What causes workplace stress? Answering that question might be the most important thing a company can do, not only in terms of fostering better mental health for its employees but also to ensure the company’s own financial health. According to The American Institute of Stress, workplace stress costs US companies roughly $300 billion annually in losses due to absenteeism, diminished productivity and accidents. That number right there makes a pretty solid business case for better understanding—and managing—the causes of stress, since the effects can be devastating.
According to The Healthy Work Campaign (HWC), a public health project sponsored by the nonprofit foundation, The Center for Social Epidemiology, the top 10 causes of work stress are: 1) long work hours, 2) low job control, 3) work-family conflict, 4) shift work, 5) job demands, 6) job insecurity, 7) organizational injustice, 8) low support, 9) low rewards and benefits, and 10) unemployment.
In every one of those situations, there’s an obvious lack of engagement between the employee and the employer. And as workplace expert Joe Robinson, principal of Optimal Performance Strategies, an HWC partner, explained, “Engagement is one of the most important factors for any organization, whether their employees are actually fully attentive and on the task that they’re on.” And for safety managers, ensuring that a worker is fully attentive is not only essential to productivity but to keeping that employee—and all other employees—out of harm’s way.
“Stress automatically detours and distracts,” added Robinson, author of Work Smarter, Live Better. He cited a study from the American Psychological Association (APA) that indicates we’re at an all-time high for stress and burnout in the workplace. “People who are burned out are not slackers,” he insisted. “They get that way because they’re the most conscientious people and they’re the hardest workers. So you’re burning out your best people. You’re disengaging them, which doesn’t make any sense at all.”
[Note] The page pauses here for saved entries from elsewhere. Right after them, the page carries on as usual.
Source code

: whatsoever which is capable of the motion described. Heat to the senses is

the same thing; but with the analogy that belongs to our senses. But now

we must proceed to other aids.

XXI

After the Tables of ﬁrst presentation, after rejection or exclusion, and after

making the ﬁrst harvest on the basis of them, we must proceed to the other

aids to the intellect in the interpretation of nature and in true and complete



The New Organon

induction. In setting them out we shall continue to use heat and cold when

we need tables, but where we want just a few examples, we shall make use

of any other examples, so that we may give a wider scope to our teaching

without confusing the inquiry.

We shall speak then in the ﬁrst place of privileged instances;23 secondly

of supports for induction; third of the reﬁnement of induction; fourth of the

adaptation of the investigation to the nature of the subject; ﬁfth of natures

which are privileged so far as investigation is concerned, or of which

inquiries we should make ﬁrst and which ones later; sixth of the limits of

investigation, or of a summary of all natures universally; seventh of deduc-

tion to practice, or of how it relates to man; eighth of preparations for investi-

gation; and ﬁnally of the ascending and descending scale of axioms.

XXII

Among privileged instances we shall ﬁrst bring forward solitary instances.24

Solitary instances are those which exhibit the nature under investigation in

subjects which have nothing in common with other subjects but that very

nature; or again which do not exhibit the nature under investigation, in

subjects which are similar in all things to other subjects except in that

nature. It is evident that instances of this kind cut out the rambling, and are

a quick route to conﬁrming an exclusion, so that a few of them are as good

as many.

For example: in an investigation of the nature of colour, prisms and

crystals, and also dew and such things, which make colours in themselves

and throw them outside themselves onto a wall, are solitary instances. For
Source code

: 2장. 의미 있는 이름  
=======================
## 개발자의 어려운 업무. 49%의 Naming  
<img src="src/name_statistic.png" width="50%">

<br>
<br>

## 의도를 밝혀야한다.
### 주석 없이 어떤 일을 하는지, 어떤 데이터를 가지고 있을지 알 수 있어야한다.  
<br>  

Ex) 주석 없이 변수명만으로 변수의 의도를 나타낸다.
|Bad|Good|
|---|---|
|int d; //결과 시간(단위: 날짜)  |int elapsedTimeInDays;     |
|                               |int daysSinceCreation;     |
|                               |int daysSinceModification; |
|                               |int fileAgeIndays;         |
Another recent study from the APA points to the disturbing statistic that 19% of workers—nearly one in five—say their workplace is either very toxic or somewhat toxic. “The number of individuals who report experiencing a toxic workplace without protection from harm is troubling,” said Arthur C. Evans Jr., APA’s CEO. “No one should feel fear at work. It is clear there is much work to be done to foster a positive work environment for all workers in the nation.”
At the recent ASSP Safety 2023 show in San Antonio, Texas, Shelly Meadows and Martin Franchi of Navigation Consulting & Training (NavCT) offered insights into what safety managers can do to help their workers—and their companies—deal better with workplace stress. As with everything else, senior management at companies tend to respond to problems when there are dollar signs attached, so Meadows and Franchi suggest safety professionals learn to make a strong business case for dealing with stressed employees.
“Organizations that implement psychological health and safety strategies usually perform better in all key performance categories: from health and safety to human resources, key performance indicators, and shareholder returns,” they explained. To get senior leaders to pay attention, emphasize that a workforce that feels psychologically safe is a characteristic of organizational excellence. Bottom-line benefits from such a workforce include improved productivity, organizational effectiveness, worker engagement and morale, discretionary effort, recruitment and retention, and creativity and innovation.
And that’s not all, according to the NavCT consultants. Companies will also see reductions in turnover, absenteeism and presenteeism; workplace conflicts and grievances; disability and injury rates; worker’s comp premiums; and recruiting and training costs.
Some ways companies can address mental health in the workplace include:
- Address the root causes of the stress to eliminate the psychological hazards.
- Implement training processes and programs that identify and address mental health risks.
- Teach workers resilience and other mitigating skills.
- Provide mental health support once an injury has occurred. And then provide return-to-work facilitation.
That being said, Meadows and Franchi acknowledged that safety professionals are most definitely not trained psychologists so don’t veer too far out of your lane. “The aim is not to diagnose a worker, or solve all the problems,” they said. “The aim is to diagnose the workplace to create a psychologically health and safe environment where people can thrive.”